Jacquemus Is Launching Menswear Because He Is in Love!
At tonight’s Fall 2018 runway show in Paris, the designer announced he’ll soon debut a collection of menswear.
Simon Porte Jacquemus, the 28-year-old designer of super sensual clothing and terrifically oversized hats, brought a delightful end to a mystery he’s been teasing on his must-follow Instagram recently with the hashtag #newjob. What could #newjob mean? Was he headed to Versace? Céline? At the end of his Fall 2018 Marrakesh-themed runway show in Paris tonight, he jogged out in a beige hoodie printed with the answer: “NEW JOB L’HOMME JACQUEMUS.”
Jacquemus menswear: coming to a store near you!
“I did the Jacquemus woman for my mother,” he said in an interview after the show. “The man [had to be] something I should feel—it’s not like, Oh, we do a brand…and we have to do men’s. No: I didn’t feel it, I didn’t feel it, and then I was like, when I’m going to fall in love, I’m going to do ‘this man,’ because [he’s] going to exist. It’s going to be someone I can see, someone I can smell, someone I know what he’s eating—someone I know everything about.
“So I [had] this feeling this winter, and I was like, Okay, let’s do it!”
(Depending on whom you ask, he’s burying the lead: Jacquemus is in love! But he was coy when asked if the man in question was present. “It’s too personal,” he said, and blushed. Instagram breadcrumbs suggest it’s filmmaker Gordon von Steiner, who helmed the designer’s joyous La Bomba campaign video.)
Jacquemus menswear is an intriguing prospect. The brand is known for its minimalist, confidently seductive clothing—high slits, bare shoulders, and clingy, see-through knits, paired with kooky accessories like teeny-tiny handbags, stilettos with heels crafted of stacked balls, asymmetrical earrings, and those outrageous hats. In other words, it’s very feminine. It’s the kind of clothing that shows off that bod, and as the legions of fans dressed in the designer’s clothing at tonight’s show demonstrated, it looks great on a range of body types. Part of Jacquemus’s purity—there’s a certain naiveté to the clothing that gives its minimalism a refreshing, rather than monastic, edge—is that he doesn’t come from the church of designer worship. When Rei Kawakubo sent him notes on just his second collection, he had to look up who she was, and tonight’s show, inspired by the souks of Marrakesh, carried nary an aesthetic reference to that city’s patron fashion saint, Yves Saint Laurent.
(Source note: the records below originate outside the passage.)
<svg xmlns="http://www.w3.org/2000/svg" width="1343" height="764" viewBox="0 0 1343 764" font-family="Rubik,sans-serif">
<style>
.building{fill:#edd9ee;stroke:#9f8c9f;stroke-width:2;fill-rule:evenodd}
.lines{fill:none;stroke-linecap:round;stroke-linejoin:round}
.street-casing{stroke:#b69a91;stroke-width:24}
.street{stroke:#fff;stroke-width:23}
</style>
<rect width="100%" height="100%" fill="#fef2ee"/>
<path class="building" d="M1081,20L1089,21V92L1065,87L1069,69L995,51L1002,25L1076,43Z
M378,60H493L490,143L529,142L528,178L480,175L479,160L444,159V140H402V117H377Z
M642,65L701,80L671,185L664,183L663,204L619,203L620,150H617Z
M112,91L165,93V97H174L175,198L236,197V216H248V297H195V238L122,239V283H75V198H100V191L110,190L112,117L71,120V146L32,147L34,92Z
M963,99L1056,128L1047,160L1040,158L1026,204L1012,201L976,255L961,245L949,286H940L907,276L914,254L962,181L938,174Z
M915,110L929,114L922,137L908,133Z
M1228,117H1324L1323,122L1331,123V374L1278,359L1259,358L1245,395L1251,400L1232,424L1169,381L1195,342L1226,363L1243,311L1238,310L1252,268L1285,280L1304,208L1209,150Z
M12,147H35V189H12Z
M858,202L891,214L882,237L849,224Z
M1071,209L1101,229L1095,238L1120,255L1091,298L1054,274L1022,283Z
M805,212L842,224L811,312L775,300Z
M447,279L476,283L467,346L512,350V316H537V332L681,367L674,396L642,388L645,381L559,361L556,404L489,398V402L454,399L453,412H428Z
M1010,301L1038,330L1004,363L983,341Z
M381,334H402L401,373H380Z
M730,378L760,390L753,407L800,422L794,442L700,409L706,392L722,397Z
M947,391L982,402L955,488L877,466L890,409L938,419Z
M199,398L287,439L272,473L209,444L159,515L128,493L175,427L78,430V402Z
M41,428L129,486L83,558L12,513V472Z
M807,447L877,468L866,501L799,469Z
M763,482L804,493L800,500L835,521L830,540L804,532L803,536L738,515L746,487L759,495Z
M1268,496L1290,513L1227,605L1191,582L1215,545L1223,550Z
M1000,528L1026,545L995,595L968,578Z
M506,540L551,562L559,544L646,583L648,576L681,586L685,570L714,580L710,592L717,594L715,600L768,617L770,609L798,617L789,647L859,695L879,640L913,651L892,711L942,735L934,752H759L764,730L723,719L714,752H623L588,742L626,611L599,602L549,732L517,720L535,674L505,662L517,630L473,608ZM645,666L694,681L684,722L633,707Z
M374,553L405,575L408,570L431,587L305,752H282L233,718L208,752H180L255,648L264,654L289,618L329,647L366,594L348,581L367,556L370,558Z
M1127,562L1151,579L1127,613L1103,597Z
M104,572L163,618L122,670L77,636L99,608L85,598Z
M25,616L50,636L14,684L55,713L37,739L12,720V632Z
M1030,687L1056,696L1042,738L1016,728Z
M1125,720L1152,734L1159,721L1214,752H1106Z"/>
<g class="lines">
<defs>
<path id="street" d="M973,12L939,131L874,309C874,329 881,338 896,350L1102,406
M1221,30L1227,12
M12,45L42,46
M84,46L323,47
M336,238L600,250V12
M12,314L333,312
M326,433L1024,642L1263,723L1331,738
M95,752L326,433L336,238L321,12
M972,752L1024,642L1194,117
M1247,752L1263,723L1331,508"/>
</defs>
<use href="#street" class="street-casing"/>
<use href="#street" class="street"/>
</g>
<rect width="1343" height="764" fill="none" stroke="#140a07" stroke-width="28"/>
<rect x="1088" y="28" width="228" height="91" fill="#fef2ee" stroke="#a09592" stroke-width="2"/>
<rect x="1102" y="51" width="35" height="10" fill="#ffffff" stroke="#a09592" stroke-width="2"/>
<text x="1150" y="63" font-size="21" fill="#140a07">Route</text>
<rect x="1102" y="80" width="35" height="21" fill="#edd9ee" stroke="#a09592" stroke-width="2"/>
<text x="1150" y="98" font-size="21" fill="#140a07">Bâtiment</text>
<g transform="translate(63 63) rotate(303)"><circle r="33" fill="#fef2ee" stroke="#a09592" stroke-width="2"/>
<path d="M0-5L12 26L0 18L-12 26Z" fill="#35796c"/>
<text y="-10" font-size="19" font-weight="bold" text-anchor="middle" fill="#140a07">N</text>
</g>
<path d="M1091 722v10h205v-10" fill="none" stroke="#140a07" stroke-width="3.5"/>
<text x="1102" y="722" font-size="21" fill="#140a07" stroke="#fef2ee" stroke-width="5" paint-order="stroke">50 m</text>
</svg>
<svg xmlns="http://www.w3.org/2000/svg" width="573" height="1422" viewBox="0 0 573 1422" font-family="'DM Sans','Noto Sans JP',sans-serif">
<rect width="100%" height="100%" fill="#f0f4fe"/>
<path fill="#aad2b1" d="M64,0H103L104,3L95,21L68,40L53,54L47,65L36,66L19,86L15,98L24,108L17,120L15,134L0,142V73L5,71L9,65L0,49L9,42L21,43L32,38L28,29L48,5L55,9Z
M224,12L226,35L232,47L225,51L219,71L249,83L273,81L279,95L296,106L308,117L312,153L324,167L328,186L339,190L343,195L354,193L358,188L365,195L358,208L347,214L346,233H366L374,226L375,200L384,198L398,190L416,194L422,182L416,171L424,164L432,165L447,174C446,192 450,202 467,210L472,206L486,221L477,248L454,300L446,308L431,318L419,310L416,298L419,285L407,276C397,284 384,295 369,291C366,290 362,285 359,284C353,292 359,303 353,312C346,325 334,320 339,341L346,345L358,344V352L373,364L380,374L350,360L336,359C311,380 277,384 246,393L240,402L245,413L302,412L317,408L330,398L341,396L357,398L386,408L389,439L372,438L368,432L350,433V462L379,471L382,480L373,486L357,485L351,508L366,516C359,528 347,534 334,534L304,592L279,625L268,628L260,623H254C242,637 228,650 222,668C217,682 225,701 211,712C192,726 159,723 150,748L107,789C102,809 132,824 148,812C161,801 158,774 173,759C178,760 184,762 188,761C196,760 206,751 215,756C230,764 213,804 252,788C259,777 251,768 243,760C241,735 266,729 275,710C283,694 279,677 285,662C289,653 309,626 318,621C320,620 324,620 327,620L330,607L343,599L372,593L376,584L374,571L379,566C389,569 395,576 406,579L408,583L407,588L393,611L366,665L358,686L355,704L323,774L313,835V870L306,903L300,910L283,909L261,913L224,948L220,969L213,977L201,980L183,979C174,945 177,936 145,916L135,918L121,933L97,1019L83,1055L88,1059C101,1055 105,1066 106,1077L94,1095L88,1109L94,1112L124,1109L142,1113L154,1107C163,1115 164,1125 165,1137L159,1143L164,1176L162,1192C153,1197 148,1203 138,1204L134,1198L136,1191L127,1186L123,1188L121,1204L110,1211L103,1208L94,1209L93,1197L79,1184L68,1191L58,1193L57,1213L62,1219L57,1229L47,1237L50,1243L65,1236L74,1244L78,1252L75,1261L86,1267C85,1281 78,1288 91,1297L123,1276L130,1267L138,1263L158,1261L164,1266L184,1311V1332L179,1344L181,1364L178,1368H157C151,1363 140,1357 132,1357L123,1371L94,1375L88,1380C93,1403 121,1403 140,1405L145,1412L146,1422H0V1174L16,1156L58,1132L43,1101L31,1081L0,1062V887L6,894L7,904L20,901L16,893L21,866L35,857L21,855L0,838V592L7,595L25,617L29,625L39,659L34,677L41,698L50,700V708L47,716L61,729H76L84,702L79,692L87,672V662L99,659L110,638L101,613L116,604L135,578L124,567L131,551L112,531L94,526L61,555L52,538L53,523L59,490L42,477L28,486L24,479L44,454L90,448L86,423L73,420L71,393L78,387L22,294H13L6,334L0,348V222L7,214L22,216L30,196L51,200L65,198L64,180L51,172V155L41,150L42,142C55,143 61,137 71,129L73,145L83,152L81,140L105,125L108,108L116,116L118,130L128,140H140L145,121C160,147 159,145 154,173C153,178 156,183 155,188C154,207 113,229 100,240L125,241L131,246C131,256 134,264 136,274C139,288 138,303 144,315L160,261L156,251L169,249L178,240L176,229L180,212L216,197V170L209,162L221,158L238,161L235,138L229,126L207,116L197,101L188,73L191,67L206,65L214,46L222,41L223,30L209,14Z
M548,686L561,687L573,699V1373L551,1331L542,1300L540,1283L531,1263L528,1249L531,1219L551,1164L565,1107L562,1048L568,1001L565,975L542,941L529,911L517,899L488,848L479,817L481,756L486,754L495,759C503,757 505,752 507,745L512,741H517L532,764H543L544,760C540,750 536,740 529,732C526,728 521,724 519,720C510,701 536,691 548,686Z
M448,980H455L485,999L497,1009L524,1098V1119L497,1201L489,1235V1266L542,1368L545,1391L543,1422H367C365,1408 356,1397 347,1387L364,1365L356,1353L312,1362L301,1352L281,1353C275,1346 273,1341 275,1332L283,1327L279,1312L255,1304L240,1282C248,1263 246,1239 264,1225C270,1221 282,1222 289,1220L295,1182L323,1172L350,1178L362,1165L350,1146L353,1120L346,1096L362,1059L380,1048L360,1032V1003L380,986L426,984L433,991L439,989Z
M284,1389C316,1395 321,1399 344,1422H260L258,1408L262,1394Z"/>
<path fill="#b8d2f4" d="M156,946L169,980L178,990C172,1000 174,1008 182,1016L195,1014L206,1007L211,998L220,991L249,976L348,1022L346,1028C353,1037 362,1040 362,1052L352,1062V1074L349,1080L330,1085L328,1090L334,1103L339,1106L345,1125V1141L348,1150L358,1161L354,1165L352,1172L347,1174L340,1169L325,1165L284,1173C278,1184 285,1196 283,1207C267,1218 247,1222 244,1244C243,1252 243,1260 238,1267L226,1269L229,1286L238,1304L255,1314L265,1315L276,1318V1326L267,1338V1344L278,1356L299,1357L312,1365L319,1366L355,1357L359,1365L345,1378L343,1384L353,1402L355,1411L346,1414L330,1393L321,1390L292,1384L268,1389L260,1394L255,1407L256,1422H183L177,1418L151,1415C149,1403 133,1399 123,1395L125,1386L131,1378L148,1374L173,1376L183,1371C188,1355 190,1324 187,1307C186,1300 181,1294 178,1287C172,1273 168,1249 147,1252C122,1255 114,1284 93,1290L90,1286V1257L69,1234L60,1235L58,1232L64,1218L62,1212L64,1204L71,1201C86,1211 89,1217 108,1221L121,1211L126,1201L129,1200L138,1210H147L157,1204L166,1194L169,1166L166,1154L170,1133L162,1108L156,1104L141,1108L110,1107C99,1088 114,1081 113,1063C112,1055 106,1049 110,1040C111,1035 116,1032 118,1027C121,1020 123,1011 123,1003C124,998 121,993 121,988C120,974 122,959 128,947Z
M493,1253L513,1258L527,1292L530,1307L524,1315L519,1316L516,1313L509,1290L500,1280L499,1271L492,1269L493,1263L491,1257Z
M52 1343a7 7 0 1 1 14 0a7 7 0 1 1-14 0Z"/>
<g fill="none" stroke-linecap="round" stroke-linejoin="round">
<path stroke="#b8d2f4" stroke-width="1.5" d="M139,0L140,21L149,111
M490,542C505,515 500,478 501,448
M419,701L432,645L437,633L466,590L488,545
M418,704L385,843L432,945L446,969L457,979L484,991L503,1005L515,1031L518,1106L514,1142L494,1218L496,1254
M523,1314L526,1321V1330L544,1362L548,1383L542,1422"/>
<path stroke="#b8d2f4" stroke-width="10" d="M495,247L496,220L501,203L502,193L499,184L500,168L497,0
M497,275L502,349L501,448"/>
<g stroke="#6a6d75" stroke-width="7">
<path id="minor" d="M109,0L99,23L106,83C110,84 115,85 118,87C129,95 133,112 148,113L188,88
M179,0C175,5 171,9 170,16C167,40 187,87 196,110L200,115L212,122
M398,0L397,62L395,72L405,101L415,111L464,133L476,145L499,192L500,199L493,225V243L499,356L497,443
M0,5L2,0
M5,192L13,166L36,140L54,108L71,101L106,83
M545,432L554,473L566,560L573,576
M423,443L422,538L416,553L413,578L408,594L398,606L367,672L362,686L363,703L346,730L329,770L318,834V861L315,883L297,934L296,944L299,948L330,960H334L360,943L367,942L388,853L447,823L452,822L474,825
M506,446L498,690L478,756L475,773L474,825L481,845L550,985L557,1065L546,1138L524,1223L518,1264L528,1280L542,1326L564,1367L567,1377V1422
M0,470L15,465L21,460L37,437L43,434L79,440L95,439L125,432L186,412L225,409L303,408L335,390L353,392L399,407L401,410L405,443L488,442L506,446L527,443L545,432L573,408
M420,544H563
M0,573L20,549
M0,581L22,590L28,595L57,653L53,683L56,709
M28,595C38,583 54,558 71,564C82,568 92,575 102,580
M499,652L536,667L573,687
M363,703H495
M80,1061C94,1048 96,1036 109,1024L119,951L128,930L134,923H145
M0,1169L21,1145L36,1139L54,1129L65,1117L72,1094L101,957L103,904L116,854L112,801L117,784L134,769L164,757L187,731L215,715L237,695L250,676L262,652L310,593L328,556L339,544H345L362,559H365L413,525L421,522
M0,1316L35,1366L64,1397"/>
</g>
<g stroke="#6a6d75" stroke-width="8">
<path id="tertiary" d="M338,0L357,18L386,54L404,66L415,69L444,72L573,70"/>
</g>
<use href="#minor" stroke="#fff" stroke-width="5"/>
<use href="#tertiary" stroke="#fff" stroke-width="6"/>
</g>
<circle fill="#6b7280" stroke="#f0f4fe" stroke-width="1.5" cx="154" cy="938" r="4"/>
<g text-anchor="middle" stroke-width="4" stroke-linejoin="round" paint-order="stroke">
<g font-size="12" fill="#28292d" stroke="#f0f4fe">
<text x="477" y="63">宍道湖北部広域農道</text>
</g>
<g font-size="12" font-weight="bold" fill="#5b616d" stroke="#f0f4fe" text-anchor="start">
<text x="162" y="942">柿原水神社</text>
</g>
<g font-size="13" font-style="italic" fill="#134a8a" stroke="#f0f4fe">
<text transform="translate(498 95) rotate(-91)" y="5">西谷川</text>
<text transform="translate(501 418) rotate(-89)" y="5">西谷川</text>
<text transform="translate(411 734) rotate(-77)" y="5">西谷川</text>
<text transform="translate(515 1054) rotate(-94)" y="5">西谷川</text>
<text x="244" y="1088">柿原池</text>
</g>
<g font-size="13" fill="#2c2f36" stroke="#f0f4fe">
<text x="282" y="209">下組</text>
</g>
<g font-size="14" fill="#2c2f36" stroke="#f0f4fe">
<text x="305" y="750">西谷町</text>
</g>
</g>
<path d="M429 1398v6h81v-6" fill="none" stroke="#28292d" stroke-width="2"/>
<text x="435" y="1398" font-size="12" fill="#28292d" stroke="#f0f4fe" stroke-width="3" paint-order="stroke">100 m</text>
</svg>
Menswear, on the other hand, can be puritanical about its fashion history. How will the designer's aesthetic translate in that world? Jacquemus, whose personality is youthful and buoyant (and thank God—it’s great to see someone is happy!), said that while in the past he has often referenced his mother, who died suddenly shortly after he moved to Paris when he was 18, “with the men’s coming, I want to speak about the future: full of sun.” Notably, many of the models were smiling; “I need you to smile because people need it,” the designer said he told them before the show. Anxiety is the mood of the age, and menswear could use more energy outside its hypebeast core (particularly from someone who is so thoughtful about what women want). The world is more than ready for a sensual, confident man. It may be Jacquemus who brings him to us.